Hm, how should I spend a free afternoon in Tucson?
A little birding, I suppose.
With long-anticipated meet-ups with friends arranged for midday and early evening, I decided to stay local, and so once settled in to my hotel, I zipped up to Reid Park to look for the tricolored heron that has been lingering on one of my favorite little urban ponds. It might seem silly to come from New Jersey to the Sonoran desert and set off to look for that bird of all birds, but I’ve seen only a few tricolors in Arizona, and I thought it would be a nice thing to have in the back pocket for the start of my tour with the Fontenelle Bird Club.
Not to be. I met a grim-faced group coming out as I was going in, and I looked long and hard before finally admitting that the heron just wasn’t there.
Happily, there’s always lots more to see in Reid Park. That horrible trashy pond behind the recycling center has always been good to me, and today it concealed a drake wood duck, hardly more common than the heron this time of year in this part of the world — if it’s a wild bird, of course.
Fortunately for the lister in me, this pretty little fellow stayed in the water the whole time, and if he was missing a hallux or two, I didn’t see it.
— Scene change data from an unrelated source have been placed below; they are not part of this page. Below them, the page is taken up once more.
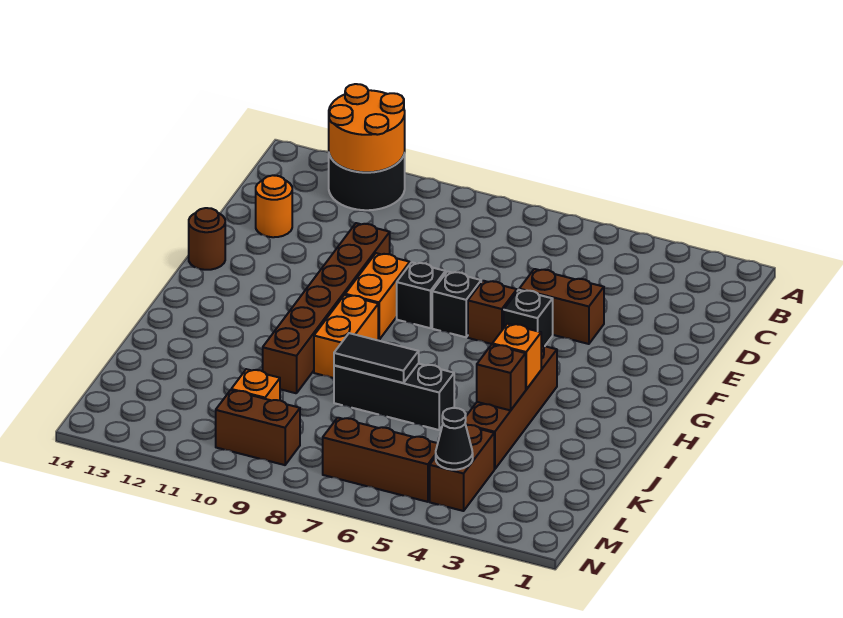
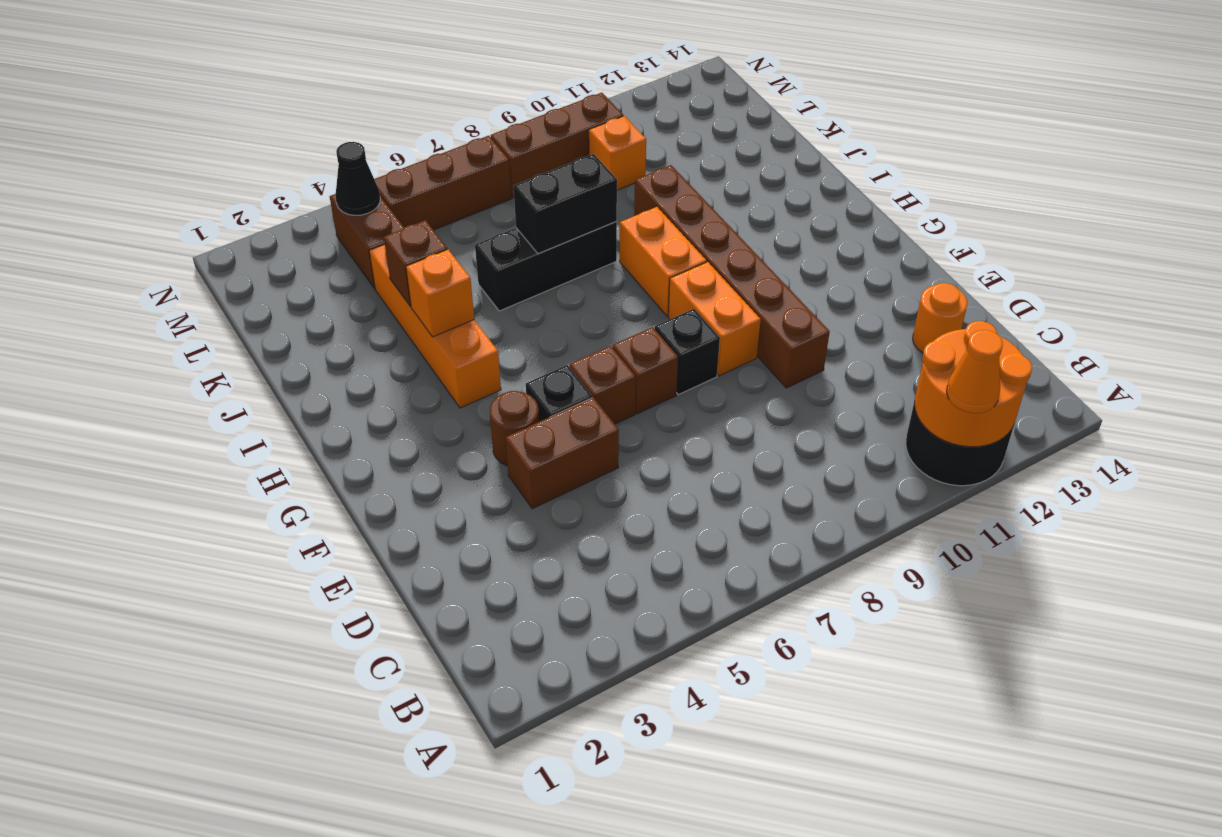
none -> orange cone A11 level 3
black brick F7 level 1 -> brown brick F7 level 1
brown round brick F14 level 1 -> brown round brick F4 level 1
brown brick H4:K4 level 1 -> orange brick H4:K4 level 1
black tile J7:J8 level 2 -> black brick J7:J8 level 2
brown brick M9:M10 level 1 -> brown brick M8:M10 level 1

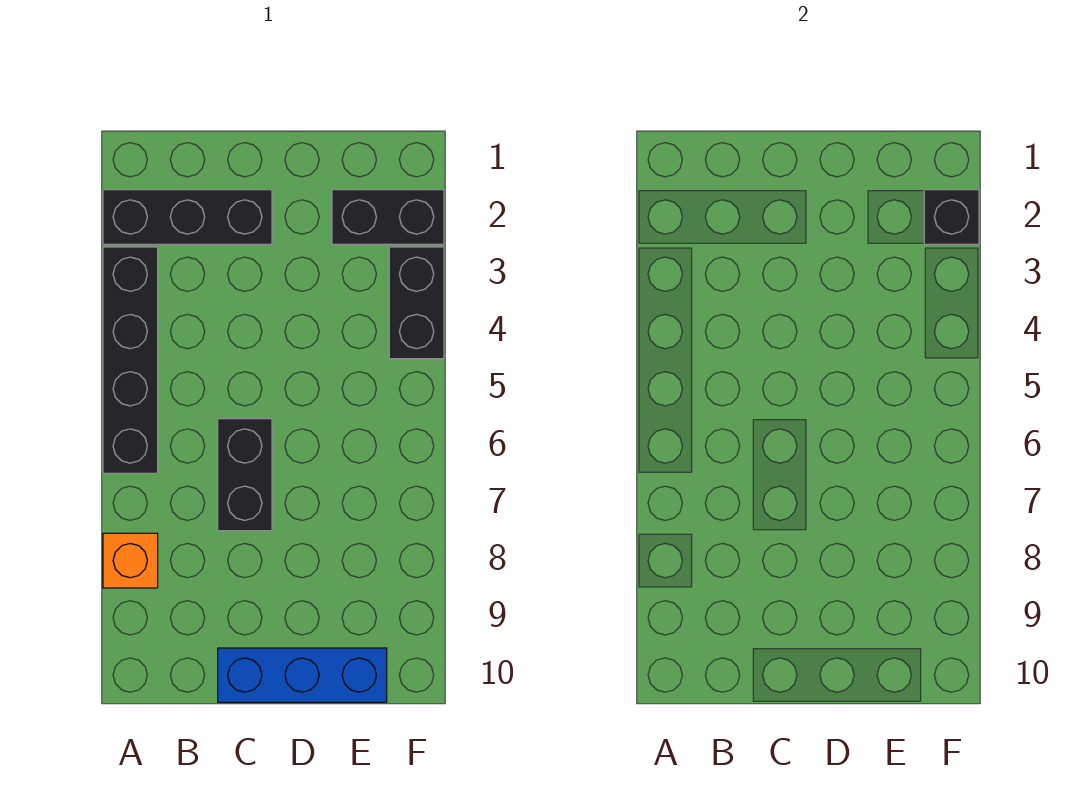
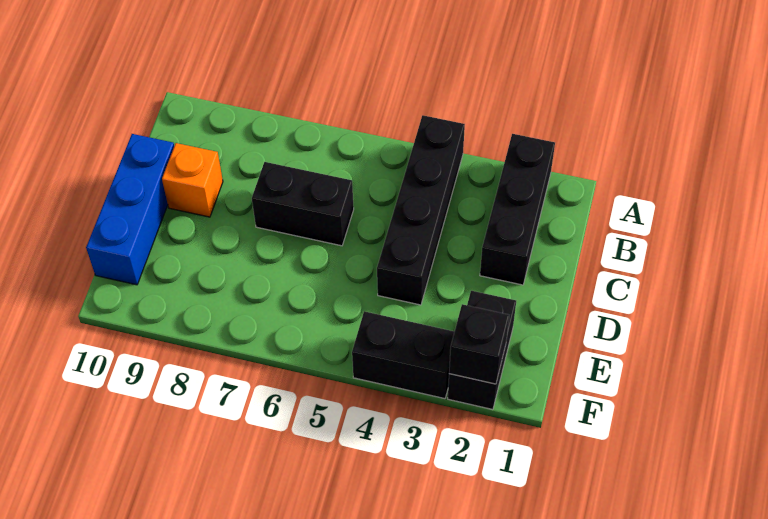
black brick A3:A6 level 1 -> black brick A4:D4 level 1
orange brick A8 level 1 -> orange brick C9 level 1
There were long-legged waders on the pond in the persons of two juvenile green herons, and a pair of American coots was a nice surprise to New Jersey eyes. I had long, lingering looks at a family of desert song sparrows, but never had so much as a glimpse at the yellow warbler singing from the willows — presumably a Sonoran yellow, but those morcomi-type birds could well be on their way south already, too. Black phoebes, a western kingbird, barn and northern rough-winged swallows, and hordes of vermilion flycatchers kept the air clear of flying bugs; I must say that the whiptails were doing a less thorough job on the ants, several of which seemed intent on returning to their hills with bite-sized bits of my ankles in their jaws.
Note for the week to come: You’re in the desert; wear socks!
There was one other golf course pond to check, the deep one on the west side at the baseball stadium. Normally I would have walked over, but the monsoon, welcome as it no doubt is, was making the afternoon air heavy to the point of oppression, so I drove across, parking at the fence in the first spot I saw a bird: a molting male vermilion flycatcher, bouncing around on the green (or the tee or the putt or whatever it’s called) like a badly sunburnt wheatear. Family groups of that species seemed to be everywhere in the park, and my afternoon’s total approached 20 individuals.
The pond was less exciting: a few more northern mallards, a black phoebe, a couple of skimming barn swallows. But why are those common ravens in the picnic area so upset?
I felt very sorry for this poor great horned owl, outnumbered and significantly outgunned by three ravens. The owl sat stolid for several minutes, but it was obviously too much when a big female Cooper’s hawk came in reinforcement. There was peace for a while after the owl flew off; it wasn’t long, though, before the whole ruckus started up again across the street, where I assume the big black birds had found their victim again.
August may not be the best time for Tucson’s urban parks, but the afternoon heat meant that the birds that were present and visible were largely unharrassed by human crowds. A surprising flock of lark sparrows had taken over one of the baseball fields, where the gravel of the infield apparently reminded them of their sandy, rocky breeding grounds.
With them was a smaller bird, an adult chipping sparrow. That species does not breed in Tucson or anywhere especially close to Tucson, but this individual was right on time for the apparent molt migration that brings the first chipping sparrows of the fall to the Sonoran desert in late July each year — as eloquent a sign of fall as the shorebirds we’ll be seeing later this week.
I knew better than to hope for exotic ardeids around the concrete ponds in the center of the park, and in fact, the only heron of any kind was this classically photogenic adult black-crowned night-heron on the sidewalk.
Much less expected was the small diving duck amid the park mallards and graylag geese; I can’t recall ever having seen a ring-necked duck in Tucson in high summer, though given that species’ abundance as a winterer at precisely sites like this, it must happen with some regularity that one is left behind.
I wonder what these wild birds must think of some of their more flamboyant pond mates.
Ring-necked ducks, of course, have been sharing lakes and puddles with weird mallards like this one for a long time, but the association is still relatively new for species like the neotropic cormorant, a fairly recent arrival to duck ponds in the Sonoran desert. This lovely pale juvenile made my afternoon, perching placid on the rocks among the barnyard birds and the great-tailed grackles.
Maybe I will bring the group to Reid Park after all, tricolor or not.
Today’s bird list, all from the recycling pond and Reid Park:
Great Horned Owl
Northern Rough-winged Swallow
I also saw a scissor-tailed flycatcher today — but that was on the runway in Houston.